■ Aim of the task ■
Restate the data exactly, with nothing altered.
____ Data to examine
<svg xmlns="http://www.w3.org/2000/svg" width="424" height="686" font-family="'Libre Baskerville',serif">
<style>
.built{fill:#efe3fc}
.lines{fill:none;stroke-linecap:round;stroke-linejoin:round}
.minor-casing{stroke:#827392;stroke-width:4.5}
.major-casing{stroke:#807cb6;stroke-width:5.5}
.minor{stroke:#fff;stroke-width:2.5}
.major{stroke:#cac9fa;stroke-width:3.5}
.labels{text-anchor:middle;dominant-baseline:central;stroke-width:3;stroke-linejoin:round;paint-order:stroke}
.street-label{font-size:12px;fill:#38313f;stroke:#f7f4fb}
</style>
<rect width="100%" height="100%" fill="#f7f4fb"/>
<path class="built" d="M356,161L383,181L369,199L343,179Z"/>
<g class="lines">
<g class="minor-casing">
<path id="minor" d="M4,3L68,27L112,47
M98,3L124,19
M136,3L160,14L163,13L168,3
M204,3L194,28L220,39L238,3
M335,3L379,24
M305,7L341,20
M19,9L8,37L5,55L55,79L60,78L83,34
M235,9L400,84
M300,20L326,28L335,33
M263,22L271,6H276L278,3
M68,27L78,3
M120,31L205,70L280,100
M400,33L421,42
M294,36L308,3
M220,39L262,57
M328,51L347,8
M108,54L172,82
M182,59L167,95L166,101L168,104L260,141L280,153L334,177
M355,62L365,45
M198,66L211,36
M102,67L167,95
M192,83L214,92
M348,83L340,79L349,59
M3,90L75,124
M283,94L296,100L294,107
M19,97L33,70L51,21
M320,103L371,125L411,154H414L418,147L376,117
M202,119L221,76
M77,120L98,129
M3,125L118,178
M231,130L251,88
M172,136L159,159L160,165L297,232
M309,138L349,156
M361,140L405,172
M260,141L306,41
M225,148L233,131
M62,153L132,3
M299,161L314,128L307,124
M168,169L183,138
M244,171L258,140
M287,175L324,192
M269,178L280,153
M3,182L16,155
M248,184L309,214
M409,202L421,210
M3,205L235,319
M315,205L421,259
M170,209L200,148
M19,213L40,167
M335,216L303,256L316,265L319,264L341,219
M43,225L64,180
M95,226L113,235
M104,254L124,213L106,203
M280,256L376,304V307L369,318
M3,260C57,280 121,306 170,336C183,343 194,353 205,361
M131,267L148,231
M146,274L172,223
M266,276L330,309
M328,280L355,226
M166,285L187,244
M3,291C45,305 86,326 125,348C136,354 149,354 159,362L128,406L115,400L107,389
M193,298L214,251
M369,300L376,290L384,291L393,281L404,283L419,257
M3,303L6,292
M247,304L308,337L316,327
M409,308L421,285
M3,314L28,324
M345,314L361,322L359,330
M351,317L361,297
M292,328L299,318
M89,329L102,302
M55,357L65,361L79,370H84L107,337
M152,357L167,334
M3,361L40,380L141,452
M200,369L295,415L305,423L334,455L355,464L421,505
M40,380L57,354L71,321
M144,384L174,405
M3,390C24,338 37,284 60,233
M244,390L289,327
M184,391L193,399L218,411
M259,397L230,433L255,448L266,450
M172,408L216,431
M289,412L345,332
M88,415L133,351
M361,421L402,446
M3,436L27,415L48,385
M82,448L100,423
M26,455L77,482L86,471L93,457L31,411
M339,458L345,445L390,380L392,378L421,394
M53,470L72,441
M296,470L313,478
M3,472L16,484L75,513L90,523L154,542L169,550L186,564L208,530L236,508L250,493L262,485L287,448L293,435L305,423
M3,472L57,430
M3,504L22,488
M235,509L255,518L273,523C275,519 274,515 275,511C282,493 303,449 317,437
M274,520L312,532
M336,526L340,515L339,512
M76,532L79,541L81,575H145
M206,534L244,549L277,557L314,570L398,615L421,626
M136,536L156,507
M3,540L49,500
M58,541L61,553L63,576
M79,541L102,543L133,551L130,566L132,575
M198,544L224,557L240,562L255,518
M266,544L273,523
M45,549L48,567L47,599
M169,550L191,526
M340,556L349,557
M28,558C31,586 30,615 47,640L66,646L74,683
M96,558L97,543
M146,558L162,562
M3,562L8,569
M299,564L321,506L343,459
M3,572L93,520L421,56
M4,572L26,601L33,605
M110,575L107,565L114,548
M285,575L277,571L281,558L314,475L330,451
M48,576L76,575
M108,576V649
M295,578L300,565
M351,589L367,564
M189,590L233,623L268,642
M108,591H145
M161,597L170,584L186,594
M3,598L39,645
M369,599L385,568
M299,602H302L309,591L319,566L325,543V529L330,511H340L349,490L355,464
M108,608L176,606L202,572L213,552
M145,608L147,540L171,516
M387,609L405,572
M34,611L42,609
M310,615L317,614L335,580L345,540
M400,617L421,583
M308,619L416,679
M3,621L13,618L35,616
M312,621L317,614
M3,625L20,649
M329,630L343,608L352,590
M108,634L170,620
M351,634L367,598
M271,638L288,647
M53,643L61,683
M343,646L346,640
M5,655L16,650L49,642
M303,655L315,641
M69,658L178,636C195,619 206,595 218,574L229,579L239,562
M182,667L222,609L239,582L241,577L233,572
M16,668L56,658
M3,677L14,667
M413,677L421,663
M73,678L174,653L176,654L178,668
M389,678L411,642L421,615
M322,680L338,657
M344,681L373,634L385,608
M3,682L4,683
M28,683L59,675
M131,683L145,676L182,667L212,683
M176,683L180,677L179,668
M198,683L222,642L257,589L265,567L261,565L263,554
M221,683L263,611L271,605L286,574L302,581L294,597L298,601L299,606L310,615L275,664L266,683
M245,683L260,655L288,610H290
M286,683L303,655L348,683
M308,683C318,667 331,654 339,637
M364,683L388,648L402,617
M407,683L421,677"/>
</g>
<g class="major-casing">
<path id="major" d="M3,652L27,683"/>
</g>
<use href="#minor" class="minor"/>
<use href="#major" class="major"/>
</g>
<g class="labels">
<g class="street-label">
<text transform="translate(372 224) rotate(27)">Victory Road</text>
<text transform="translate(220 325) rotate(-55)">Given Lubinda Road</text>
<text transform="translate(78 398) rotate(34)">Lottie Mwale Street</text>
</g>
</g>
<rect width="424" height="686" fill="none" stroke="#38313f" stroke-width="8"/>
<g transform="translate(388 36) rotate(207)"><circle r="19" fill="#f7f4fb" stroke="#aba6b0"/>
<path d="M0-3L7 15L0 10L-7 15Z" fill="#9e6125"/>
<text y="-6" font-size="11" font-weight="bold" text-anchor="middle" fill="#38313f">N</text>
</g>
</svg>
________
■ Response below ■
<svg xmlns="http://www.w3.org/2000/svg" width="424" height="686" font-family="'Libre Baskerville',serif">
<style>
.built{fill:#efe3fc}
.lines{fill:none;stroke-linecap:round;stroke-linejoin:round}
.minor-casing{stroke:#827392;stroke-width:4.5}
.major-casing{stroke:#807cb6;stroke-width:5.5}
.minor{stroke:#fff;stroke-width:2.5}
.major{stroke:#cac9fa;stroke-width:3.5}
.labels{text-anchor:middle;dominant-baseline:central;stroke-width:3;stroke-linejoin:round;paint-order:stroke}
.street-label{font-size:12px;fill:#38313f;stroke:#f7f4fb}
</style>
<rect width="100%" height="100%" fill="#f7f4fb"/>
<path class="built" d="M356,161L383,181L369,199L343,179Z"/>
<g class="lines">
<g class="minor-casing">
<path id="minor" d="M4,3L68,27L112,47
M98,3L124,19
M136,3L160,14L163,13L168,3
M204,3L194,28L220,39L238,3
M335,3L379,24
M305,7L341,20
M19,9L8,37L5,55L55,79L60,78L83,34
M235,9L400,84
M300,20L326,28L335,33
M263,22L271,6H276L278,3
M68,27L78,3
M120,31L205,70L280,100
M400,33L421,42
M294,36L308,3
M220,39L262,57
M328,51L347,8
M108,54L172,82
M182,59L167,95L166,101L168,104L260,141L280,153L334,177
M355,62L365,45
M198,66L211,36
M102,67L167,95
M192,83L214,92
M348,83L340,79L349,59
M3,90L75,124
M283,94L296,100L294,107
M19,97L33,70L51,21
M320,103L371,125L411,154H414L418,147L376,117
M202,119L221,76
M77,120L98,129
M3,125L118,178
M231,130L251,88
M172,136L159,159L160,165L297,232
M309,138L349,156
M361,140L405,172
M260,141L306,41
M225,148L233,131
M62,153L132,3
M299,161L314,128L307,124
M168,169L183,138
M244,171L258,140
M287,175L324,192
M269,178L280,153
M3,182L16,155
M248,184L309,214
M409,202L421,210
M3,205L235,319
M315,205L421,259
M170,209L200,148
M19,213L40,167
M335,216L303,256L316,265L319,264L341,219
M43,225L64,180
M95,226L113,235
M104,254L124,213L106,203
M280,256L376,304V307L369,318
M3,260C57,280 121,306 170,336C183,343 194,353 205,361
M131,267L148,231
M146,274L172,223
M266,276L330,309
M328,280L355,226
M166,285L187,244
M3,291C45,305 86,326 125,348C136,354 149,354 159,362L128,406L115,400L107,389
M193,298L214,251
M369,300L376,290L384,291L393,281L404,283L419,257
M3,303L6,292
M247,304L308,337L316,327
M409,308L421,285
M3,314L28,324
M345,314L361,322L359,330
M351,317L361,297
M292,328L299,318
M89,329L102,302
M55,357L65,361L79,370H84L107,337
M152,357L167,334
M3,361L40,380L141,452
M200,369L295,415L305,423L334,455L355,464L421,505
M40,380L57,354L71,321
M144,384L174,405
M3,390C24,338 37,284 60,233
M244,390L289,327
M184,391L193,399L218,411
M259,397L230,433L255,448L266,450
M172,408L216,431
M289,412L345,332
M88,415L133,351
M361,421L402,446
M3,436L27,415L48,385
M82,448L100,423
M26,455L77,482L86,471L93,457L31,411
M339,458L345,445L390,380L392,378L421,394
M53,470L72,441
M296,470L313,478
M3,472L16,484L75,513L90,523L154,542L169,550L186,564L208,530L236,508L250,493L262,485L287,448L293,435L305,423
M3,472L57,430
M3,504L22,488
M235,509L255,518L273,523C275,519 274,515 275,511C282,493 303,449 317,437
M274,520L312,532
M336,526L340,515L339,512
M76,532L79,541L81,575H145
M206,534L244,549L277,557L314,570L398,615L421,626
M136,536L156,507
M3,540L49,500
M58,541L61,553L63,576
M79,541L102,543L133,551L130,566L132,575
M198,544L224,557L240,562L255,518
M266,544L273,523
M45,549L48,567L47,599
M169,550L191,526
M340,556L349,557
M28,558C31,586 30,615 47,640L66,646L74,683
M96,558L97,543
M146,558L162,562
M3,562L8,569
M299,564L321,506L343,459
M3,572L93,520L421,56
M4,572L26,601L33,605
M110,575L107,565L114,548
M285,575L277,571L281,558L314,475L330,451
M48,576L76,575
M108,576V649
M295,578L300,565
M351,589L367,564
M189,590L233,623L268,642
M108,591H145
M161,597L170,584L186,594
M3,598L39,645
M369,599L385,568
M299,602H302L309,591L319,566L325,543V529L330,511H340L349,490L355,464
M108,608L176,606L202,572L213,552
M145,608L147,540L171,516
M387,609L405,572
M34,611L42,609
M310,615L317,614L335,580L345,540
M400,617L421,583
M308,619L416,679
M3,621L13,618L35,616
M312,621L317,614
M3,625L20,649
M329,630L343,608L352,590
M108,634L170,620
M351,634L367,598
M271,638L288,647
M53,643L61,683
M343,646L346,640
M5,655L16,650L49,642
M303,655L315,641
M69,658L178,636C195,619 206,595 218,574L229,579L239,562
M182,667L222,609L239,582L241,577L233,572
M16,668L56,658
M3,677L14,667
M413,677L421,663
M73,678L174,653L176,654L178,668
M389,678L411,642L421,615
M322,680L338,657
M344,681L373,634L385,608
M3,682L4,683
M28,683L59,675
M131,683L145,676L182,667L212,683
M176,683L180,677L179,668
M198,683L222,642L257,589L265,567L261,565L263,554
M221,683L263,611L271,605L286,574L302,581L294,597L298,601L299,606L310,615L275,664L266,683
M245,683L260,655L288,610H290
M286,683L303,655L348,683
M308,683C318,667 331,654 339,637
M364,683L388,648L402,617
M407,683L421,677"/>
</g>
<g class="major-casing">
<path id="major" d="M3,652L27,683"/>
</g>
<use href="#minor" class="minor"/>
<use href="#major" class="major"/>
</g>
<g class="labels">
<g class="street-label">
<text transform="translate(372 224) rotate(27)">Victory Road</text>
<text transform="translate(220 325) rotate(-55)">Given Lubinda Road</text>
<text transform="translate(78 398) rotate(34)">Lottie Mwale Street</text>
</g>
</g>
<rect width="424" height="686" fill="none" stroke="#38313f" stroke-width="8"/>
<g transform="translate(388 36) rotate(207)"><circle r="19" fill="#f7f4fb" stroke="#aba6b0"/>
<path d="M0-3L7 15L0 10L-7 15Z" fill="#9e6125"/>
<text y="-6" font-size="11" font-weight="bold" text-anchor="middle" fill="#38313f">N</text>
</g>
</svg>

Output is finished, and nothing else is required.